Before we get into the August Cheers & Jeers, however, we should note that this has been a tragic summer for many Camas-Washougal families. In fact, this month’s review revealed far too many people lost to accidental deaths recently, including Gary Schafte, a Washougal father who died 11 days after his truck collided with a BNSF freight train; Kaylene Christensen, a 22-year-old Washougal woman who was killed after her vehicle crashed into a tree near Grove Field north of Camas; and Anthony Huynh, the 14-year-old boy who drowned in Camas’ Lacamas Lake less than two weeks ago. Our sympathies go out to all of those mourning these unimaginable losses.

It’s hard to write about these tragedies without also thinking about the impact these types of incidents have on police, firefighters, paramedics, EMTs, 911 operators and all first responders for whom dealing with fatal collisions, drownings and other horrors is a job requirement.

That’s why our first Cheers goes out to the voters who recently passed an East County Fire & Rescue resolution to restore the rural fire district’s tax levy lid to the $1.50 per $1,000 assessed property value (APV) rate originally approved by voters in 2008.

The fire district, which serves rural areas north of Camas and Washougal, had tightened its belt to the point of “browning out” several fire stations and leaving first responders with no choice other than to respond to accidents from a central station that could be 20 minutes.

The levy lid lift, which failed to gain voter support in 2018, will cost the owner of a $450,000 home in the ECFR district an extra $12.75 a month — a bargain for ensuring that first responders are as close as possible, and have the training and equipment they need, when you or a loved one are waiting for their help.

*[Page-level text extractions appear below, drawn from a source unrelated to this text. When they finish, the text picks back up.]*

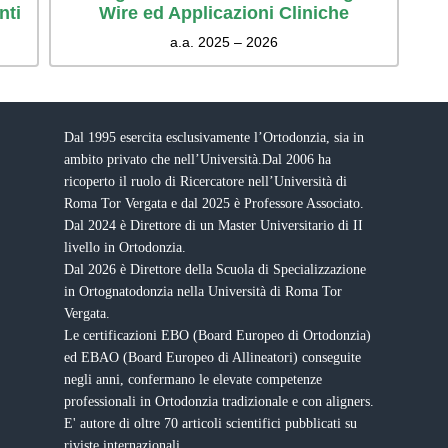
nti
Wire ed Applicazioni Cliniche
a.a. 2025 – 2026
Dal 1995 esercita esclusivamente l’Ortodonzia, sia in
ambito privato che nell’Università.Dal 2006 ha
ricoperto il ruolo di Ricercatore nell’Università di
Roma Tor Vergata e dal 2025 è Professore Associato.
Dal 2024 è Direttore di un Master Universitario di II
livello in Ortodonzia.
Dal 2026 è Direttore della Scuola di Specializzazione
in Ortognatodonzia nella Università di Roma Tor
Vergata.
Le certificazioni EBO (Board Europeo di Ortodonzia)
ed EBAO (Board Europeo di Allineatori) conseguite
negli anni, confermano le elevate competenze
professionali in Ortodonzia tradizionale e con aligners.
E' autore di oltre 70 articoli scientifici pubblicati su
riviste internazionali.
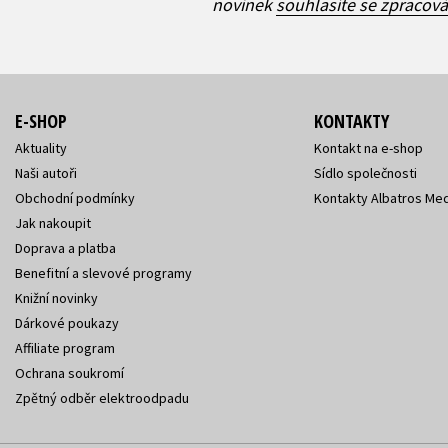
novinek
souhlasíte se zpracov
E-SHOP
KONTAKTY
Aktuality
Kontakt na e-shop
Naši autoři
Sídlo společnosti
Obchodní podmínky
Kontakty Albatros Med
Jak nakoupit
Doprava a platba
Benefitní a slevové programy
Knižní novinky
Dárkové poukazy
Affiliate program
Ochrana soukromí
Zpětný odběr elektroodpadu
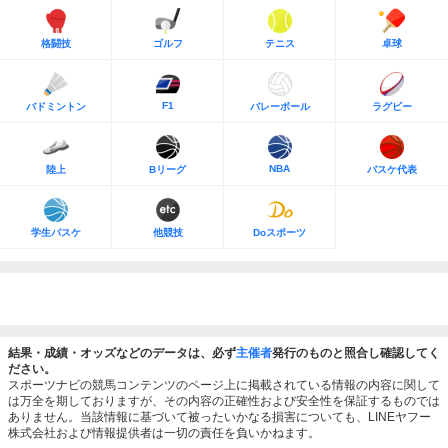
格闘技
ゴルフ
テニス
卓球
F1
バドミントン
バレーボール
ラグビー
NBA
陸上
Bリーグ
バスケ代表
学生バスケ
他競技
Doスポーツ
結果・成績・オッズなどのデータは、必ず
主催者
発行のものと照合し確認してく
ださい。
スポーツナビの競馬コンテンツのページ上に掲載されている情報の内容に関して
は万全を期しておりますが、その内容の正確性および安全性を保証するものでは
ありません。当該情報に基づいて被ったいかなる損害についても、LINEヤフー
株式会社および情報提供者は一切の責任を負いかねます。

The second Cheers goes to the many folks who have helped figure a way through multi-million-dollar deficits in the Camas and Washougal school districts without slashing too many programs that impact students and teachers. Although both districts are using reserve funds to cover budget deficits resulting from a new way of funding K-12 education at the state level and limitations placed on money collected by local school enrichment levies, the short-term fix was able to save education programs and jobs. The districts can’t rely on reserve funds in the long-term, of course, and still need to figure out other solutions for the 2020-21 budgets — most likely taking advantage of the levy increase allowed by legislators and implementing other belt-tightening measures — as they work out kinks related to the state’s new school-funding formula.

The last Cheers is for the impressive number of family friendly events and festivals that have happened around Camas-Washougal this summer. Last weekend alone, families had a choice of three events: Pirates in the Park in Washougal, the Vintage & Art Faire in downtown Camas and the Port of Camas-Washougal’s annual Wheels & Wings Community Appreciation Day at Grove Field. Families looking for local, inexpensive fun are in luck if they live in Camas or Washougal, especially during the summer months.

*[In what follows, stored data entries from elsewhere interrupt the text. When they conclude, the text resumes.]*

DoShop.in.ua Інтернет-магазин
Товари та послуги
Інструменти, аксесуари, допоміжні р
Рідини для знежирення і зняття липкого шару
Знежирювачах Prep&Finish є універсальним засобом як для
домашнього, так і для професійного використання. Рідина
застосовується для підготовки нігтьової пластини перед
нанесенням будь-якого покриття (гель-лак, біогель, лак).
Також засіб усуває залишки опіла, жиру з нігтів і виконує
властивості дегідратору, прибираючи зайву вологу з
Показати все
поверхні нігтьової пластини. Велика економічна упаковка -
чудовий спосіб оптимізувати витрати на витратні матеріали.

The only Jeers this month belongs to Judith Zimmerly and the Nutter Corporation, the owners/operators at the Washougal Rock Pit who have been accused — by Friends of the Columbia Gorge attorneys and Washougal neighbors — of essentially thumbing their noses at county and National Scenic Area rules.

The mine site, located off Southeast 356th Avenue in Washougal, is within the Columbia River Gorge National Scenic Area and has long been a source of controversy: garnering a $200,000 fine from the Washington Department of Ecology in the 1990s after dumping millions of gallons of sediment-laden runoff into the environmentally sensitive Gibbons Creek and Steigerwald Lake National Wildlife Refuge and, more recently, violating county-issued “stop work” orders.

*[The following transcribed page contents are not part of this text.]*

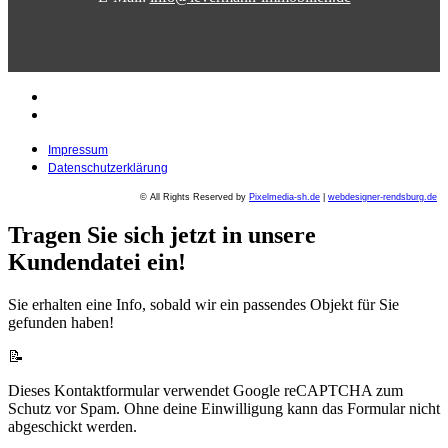
Impressum
Datenschutzerklärung
Impressum
Datenschutzerklärung
© All Rights Reserved by
Pixelmedia-sh.de
|
webdesigner-rendsburg.de
Tragen Sie sich jetzt in unsere
Kundendatei ein!
Sie erhalten eine Info, sobald wir ein passendes Objekt für Sie
gefunden haben!
📝
Dieses Kontaktformular verwendet Google reCAPTCHA zum
Schutz vor Spam. Ohne deine Einwilligung kann das Formular nicht
abgeschickt werden.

Neighbors and the Friends group have pressed the Gorge Commission and county officials to do more than slap the mine’s owner/operators on the wrists, but the most recent news is that the county is working with Zimmerly and Nutter to help them get a new mining permit and come into compliance. No mention of penalties or fines for the times they’ve violated stop-work orders.

Some rules were meant to be broken, but a rule put in place to protect the integrity of the Gorge, the nation’s largest  — and arguably the most beautiful — National Scenic Area, shouldn’t be one of them.